### [Instructions for the task]
Can you transcribe the text in every one of these rows word for word, leaving out the pictures?
+++ Input records +++
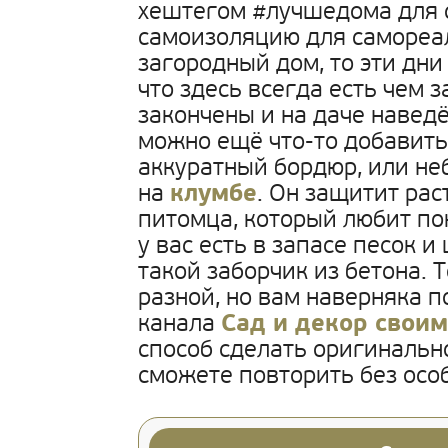
хештегом #лучшедома для с
самоизоляцию для самореал
загородный дом, то эти дни
что здесь всегда есть чем 
закончены и на даче навед
можно ещё что-то добавить
аккуратный бордюр, или не
на
клумбе
. Он защитит ра
питомца, который любит по
у вас есть в запасе песок и
такой заборчик из бетона.
разной, но вам наверняка п
канала
Сад и декор свои
способ сделать оригинальн
сможете повторить без особ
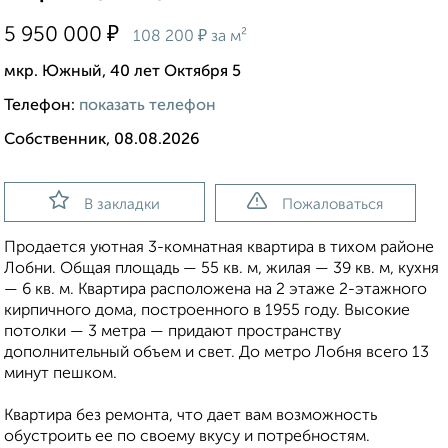
₽
5 950 000
₽
108 200
за м²
мкр. Южный, 40 лет Октября 5
Телефон:
показать телефон
Собственник, 08.08.2026
В закладки
Пожаловаться
Продается уютная 3-комнатная квартира в тихом районе
Лобни. Общая площадь — 55 кв. м, жилая — 39 кв. м, кухня
— 6 кв. м. Квартира расположена на 2 этаже 2-этажного
кирпичного дома, построенного в 1955 году. Высокие
потолки — 3 метра — придают пространству
дополнительный объем и свет. До метро Лобня всего 13
минут пешком.
Квартира без ремонта, что дает вам возможность
обустроить ее по своему вкусу и потребностям.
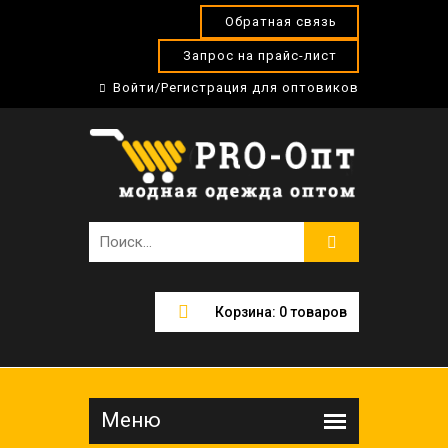
Обратная связь
Запрос на прайс-лист
Войти/Регистрация для оптовиков
Корзина:
0
товаров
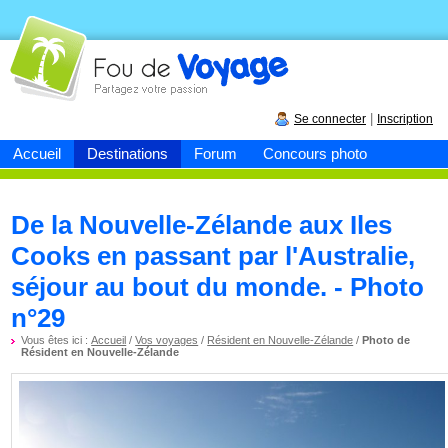
Fou de
voyage
|
Se connecter
Inscription
Accueil
Destinations
Forum
Concours photo
De la Nouvelle-Zélande aux Iles
Cooks en passant par l'Australie,
séjour au bout du monde. - Photo
n°29
Vous êtes ici :
Accueil
/
Vos voyages
/
Résident en Nouvelle-Zélande
/
Photo de
Résident en Nouvelle-Zélande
+++
### [Answer for the task]
хештегом #лучшедома для с
самоизоляцию для самореал
загородный дом, то эти дни
что здесь всегда есть чем 
закончены и на даче навед
можно ещё что-то добавить
аккуратный бордюр, или не
на
клумбе
. Он защитит ра
питомца, который любит по
у вас есть в запасе песок и
такой заборчик из бетона.
разной, но вам наверняка п
канала
Сад и декор свои
способ сделать оригинальн
сможете повторить без особ
₽
5 950 000
₽
108 200
за м²
мкр. Южный, 40 лет Октября 5
Телефон:
показать телефон
Собственник, 08.08.2026
В закладки
Пожаловаться
Продается уютная 3-комнатная квартира в тихом районе
Лобни. Общая площадь — 55 кв. м, жилая — 39 кв. м, кухня
— 6 кв. м. Квартира расположена на 2 этаже 2-этажного
кирпичного дома, построенного в 1955 году. Высокие
потолки — 3 метра — придают пространству
дополнительный объем и свет. До метро Лобня всего 13
минут пешком.
Квартира без ремонта, что дает вам возможность
обустроить ее по своему вкусу и потребностям.
Обратная связь
Запрос на прайс-лист
Войти/Регистрация для оптовиков
Корзина:
0
товаров
Fou de
voyage
|
Se connecter
Inscription
Accueil
Destinations
Forum
Concours photo
De la Nouvelle-Zélande aux Iles
Cooks en passant par l'Australie,
séjour au bout du monde. - Photo
n°29
Vous êtes ici :
Accueil
/
Vos voyages
/
Résident en Nouvelle-Zélande
/
Photo de
Résident en Nouvelle-Zélande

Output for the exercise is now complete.